Quoted passage:
The GAM approach to spend your money more efficiently!

In an earlier blogpost we described how Blue Mango Interactive optimizes the media spend of clients using S-curves. S-curves are used to find the S-shaped relationship of a particular media driver on a KPI such as sales. Moreover, when a S-curve is obtained, we can determine the optimal point that prevents under- or overspending. Hence, we spend our money more efficiently! The previous method however required quite some manual steps and hassle. Inspired by an awesome blogpost (GAM: The Predictive Modeling Silver Bullet) we return this time with a brand new state-of-the art modelling technique: GAM!

{<1>} Example of a S-shaped response curve for the effect of radio on sales

The previous blog post described how an ordinary least-squares (OLS) regression can be used to find the S-curve of a particular media driver. In a fictional example we estimated the S-curve for radio in terms of GRPs. The OLS regression technique comes from the family of generalized linear modelling (GLM) techniques. One of the reasons GLM techniques are so popular nowadays is that they provide an interpretable and computationally fast method to find the effect of independent variables (e.g. years of education, age) on a dependent variable (e.g. wage). For example, an OLS regression could return that the relationship between education and wage is that for every year of education followed you’ll earn €500 p/m more. Adding more variables to this OLS regression such as age and gender will result in their quantified effects on wage.

Record set:
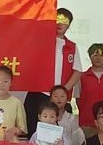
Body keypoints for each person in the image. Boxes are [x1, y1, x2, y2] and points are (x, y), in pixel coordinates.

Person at [24, 7, 82, 136]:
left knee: (58, 133)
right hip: (39, 93)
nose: (60, 24)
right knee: (34, 130)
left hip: (59, 97)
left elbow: (77, 71)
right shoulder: (40, 41)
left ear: (69, 25)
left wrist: (63, 90)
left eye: (64, 21)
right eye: (57, 20)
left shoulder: (71, 47)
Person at [76, 43, 103, 135]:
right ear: (90, 57)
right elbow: (78, 100)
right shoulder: (81, 77)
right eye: (95, 55)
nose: (98, 58)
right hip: (87, 122)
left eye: (102, 56)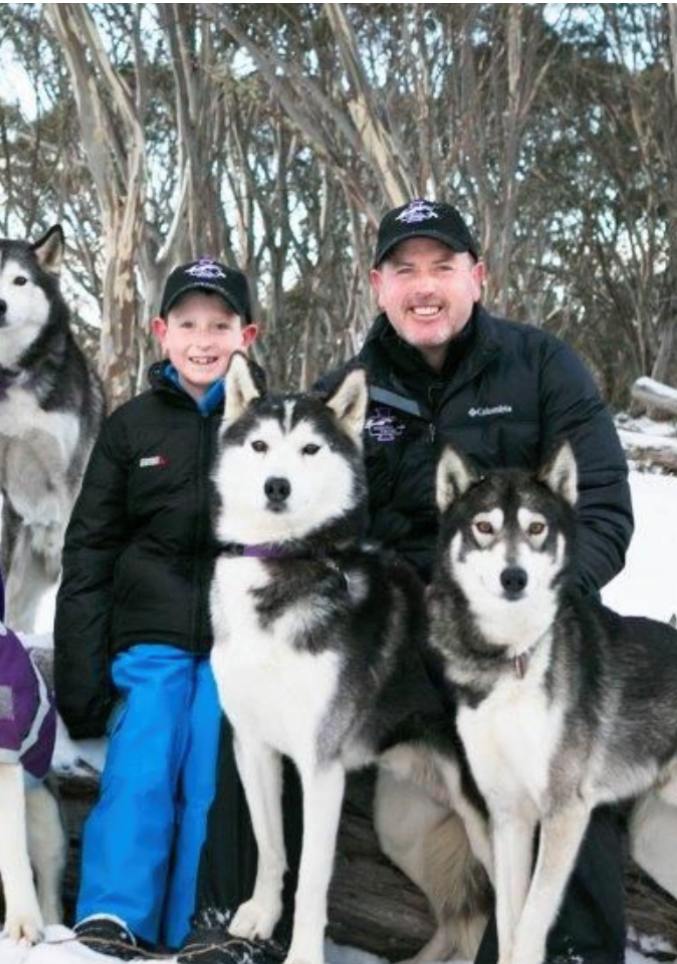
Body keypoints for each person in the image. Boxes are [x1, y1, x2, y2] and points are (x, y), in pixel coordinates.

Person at [185, 199, 635, 964]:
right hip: (394, 625)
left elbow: (603, 514)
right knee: (259, 702)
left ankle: (570, 948)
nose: (424, 287)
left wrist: (539, 615)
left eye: (442, 268)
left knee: (565, 735)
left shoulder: (539, 366)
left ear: (477, 277)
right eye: (405, 271)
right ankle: (239, 922)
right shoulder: (349, 391)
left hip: (513, 620)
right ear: (378, 286)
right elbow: (305, 505)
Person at [55, 258, 261, 958]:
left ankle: (202, 920)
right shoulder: (131, 427)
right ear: (160, 331)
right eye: (188, 324)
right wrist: (79, 680)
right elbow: (88, 552)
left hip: (240, 647)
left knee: (214, 769)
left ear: (248, 334)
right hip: (148, 641)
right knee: (143, 759)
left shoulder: (266, 425)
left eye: (221, 325)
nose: (204, 340)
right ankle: (116, 913)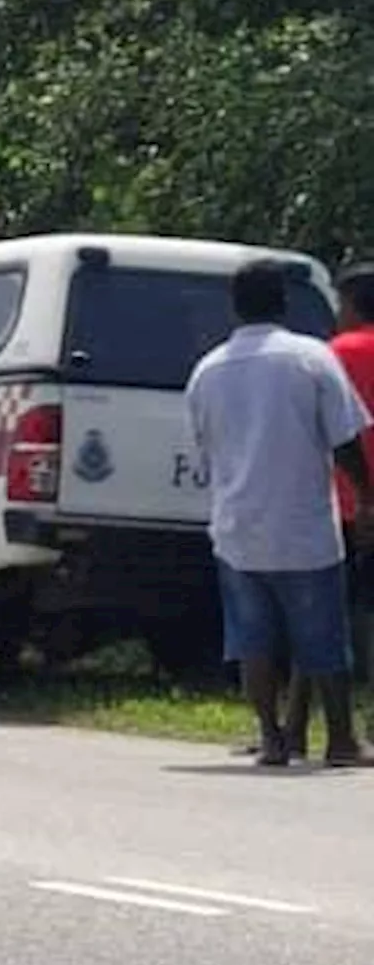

Task instructions:
a) According to the GAM blog post, why are GLM techniques so popular nowadays? Answer in one to three sentences.
b) In the GAM blog post's example, how much more per month does each year of education followed add to wage?

Expected outputs:
a) GLM techniques are popular because they offer an interpretable and computationally fast way to find the effect of independent variables, such as years of education or age, on a dependent variable, such as wage.

b) €500 per month.